Lo que se merecían los españoles es un respiro de su propio país. O quizá justo todo lo contrario. Lo que merecíamos es que nos recuerden el país que somos.
Y la Selección Española ha llegado a la final de la Eurocopa para ser ese recordatorio y para que, al menos durante un breve segundo, los ciudadanos puedan despertar del letargo y vibrar juntos.
El agotamiento social es real y se produce cuando día tras día uno no se ve reflejado en medios de comunicación, instituciones y demás instrumentos que supuestamente están para servir al ciudadano y no para hacerle la vida más difícil.
La desconexión con el discurso público sobreviene un día como una mala contractura, cuando uno decide que está cansado de seguir la actualidad porque es la actualidad la que lo persigue a uno.
Pero, de repente, los ciudadanos se imponen por fin y se produce una pequeña victoria. EH Bildu se ve obligado a poner una pantalla en Pamplona para que la gente pueda seguir a la Selección Española. Para la semifinal resulta que no lo consideraron relevante. Para la final no les ha quedado más remedio.
Bendita realidad y bendita esa manera que tiene siempre de encontrar el recoveco por el que asomarse, por el que salir a luz, por el que plantar los pies y decir "hasta aquí hemos llegado, hoy se ve el fútbol".
Bendita realidad que hace que en España estemos todos rendidos ante un chaval con brákets de 16 años de padre marroquí y madre guineana.

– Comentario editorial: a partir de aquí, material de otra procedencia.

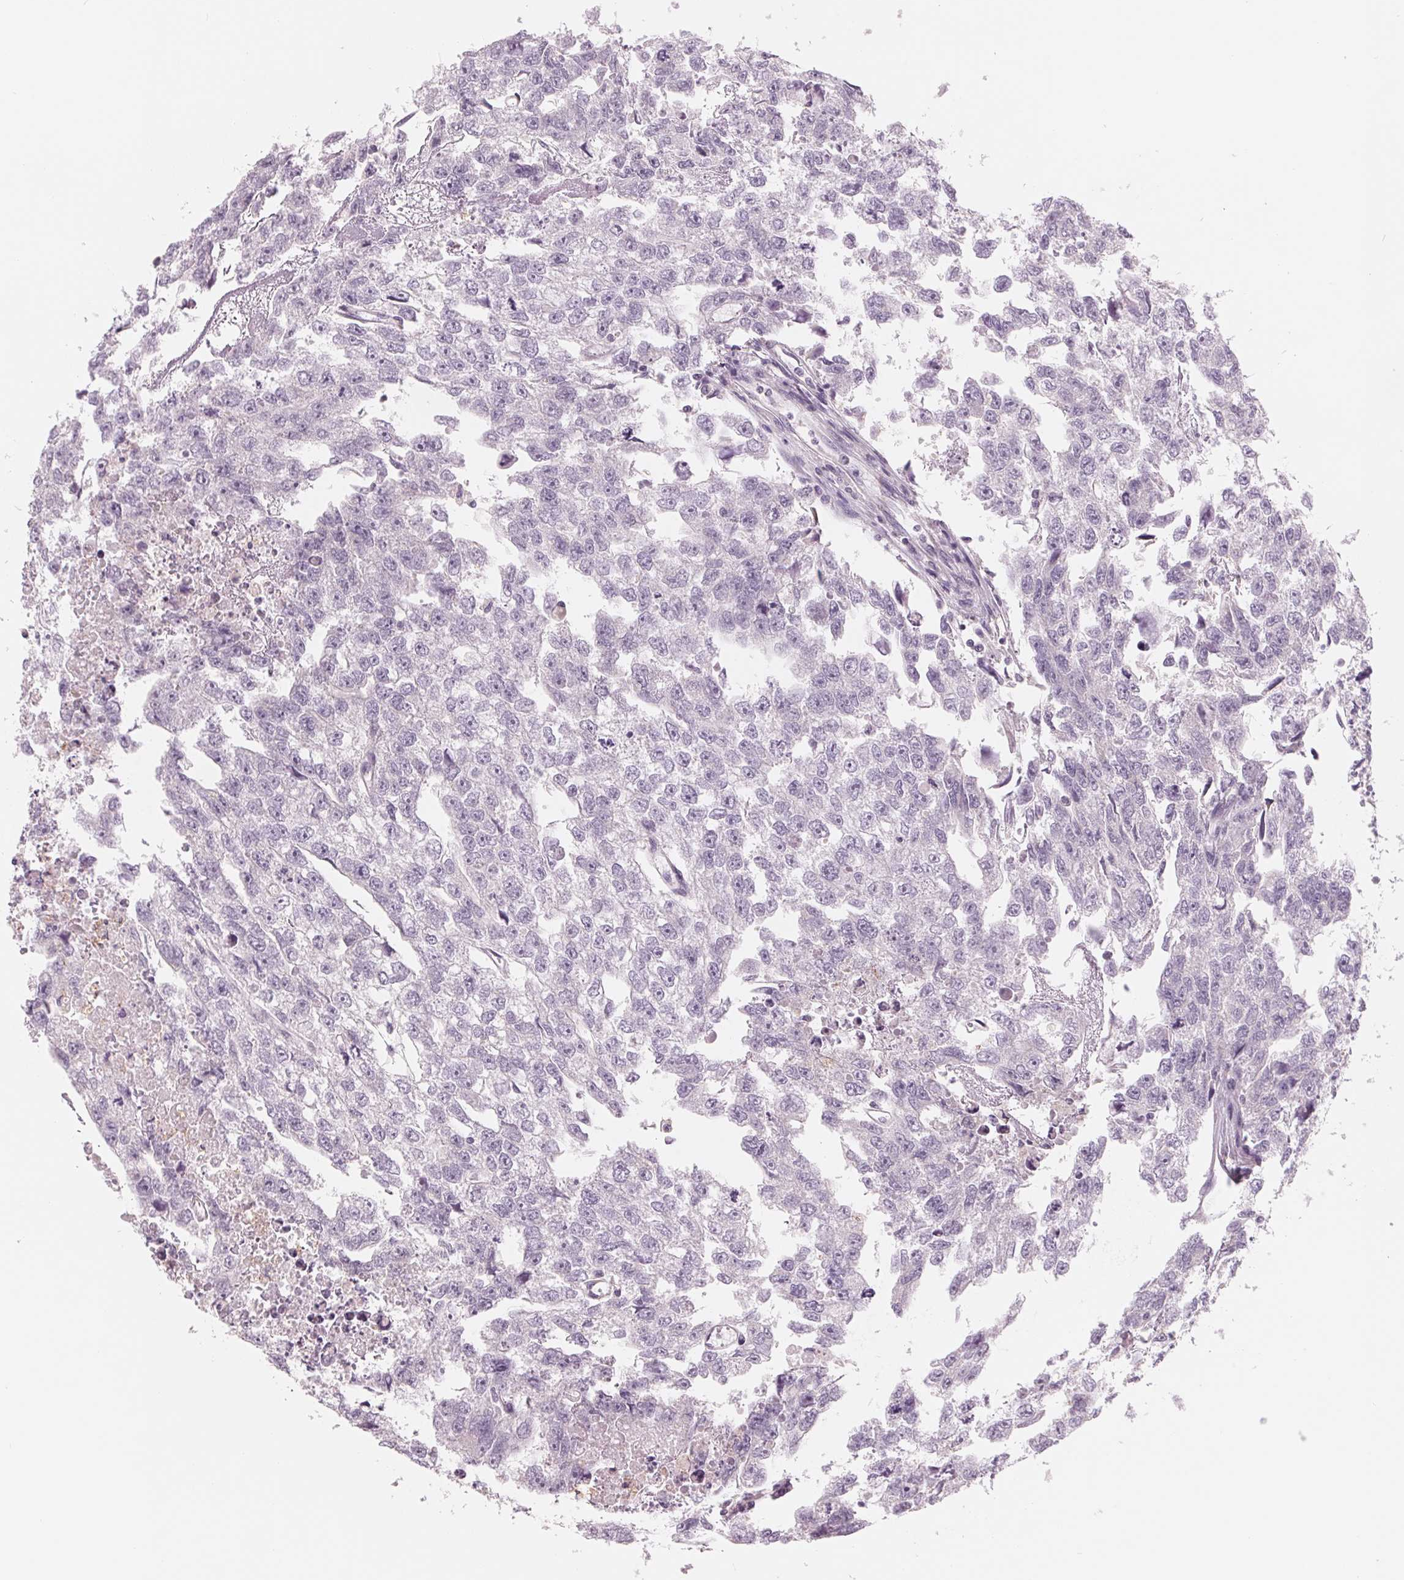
{"staining": {"intensity": "negative", "quantity": "none", "location": "none"}, "tissue": "testis cancer", "cell_type": "Tumor cells", "image_type": "cancer", "snomed": [{"axis": "morphology", "description": "Carcinoma, Embryonal, NOS"}, {"axis": "morphology", "description": "Teratoma, malignant, NOS"}, {"axis": "topography", "description": "Testis"}], "caption": "Immunohistochemical staining of human testis cancer exhibits no significant staining in tumor cells.", "gene": "IL9R", "patient": {"sex": "male", "age": 44}}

Bendita realidad que nos tiene a todos deseando que Nico Williams, cuyos padres saltaron la valla de Melilla, encuentre el gol que lleva buscando y mereciendo durante toda la Eurocopa.
Bendita realidad que congrega a toda la población migrante de Rocafonda, el barrio de Mataró al que Lamine Yamal dedica sus goles, delante de un televisor con la camiseta de la selección puesta. Porque no hay política de integración más efectiva que la que consigue calar en las vísceras.
Bendita realidad que lleva a Luis de la Fuente a tener que explicar en la COPE que sí, que él se persigna antes de los partidos, pero que eso se le llama fe y no superstición.
Si España no existiera, habría que inventarla.
Por suerte, existe. Y, por suerte, no se parece nada al circo político y mediático al que llevamos asistiendo últimamente. Por suerte, se parece a la Selección.
Por eso queremos verla y nos negamos a que nos roben uno de los pocos momentos que tenemos últimamente de ver una España que se parece a España y disfrutar de ello.
Disfrutar de ese lugar en el que lo que prima es el barrio, el vecino, el mérito, el orgullo, el sufrir en equipo y la remontada.
Ese lugar en el que, por supuesto que hay diferencias, pero que lo importante es cómo las trascendemos para descubrir hasta dónde podemos llegar juntos.
Ese lugar en el que un chaval negro que no ha cumplido la mayoría de edad es liderado por un entrenador que se encomienda a la Virgen de la Vega.
Qué esperanzador es saber que cuando se trata de esa España, queremos pantalla grande y un sitio en primera fila para verla bien.
Y qué esperanzador es saber que cuando España se parece a sí misma, llega a la final.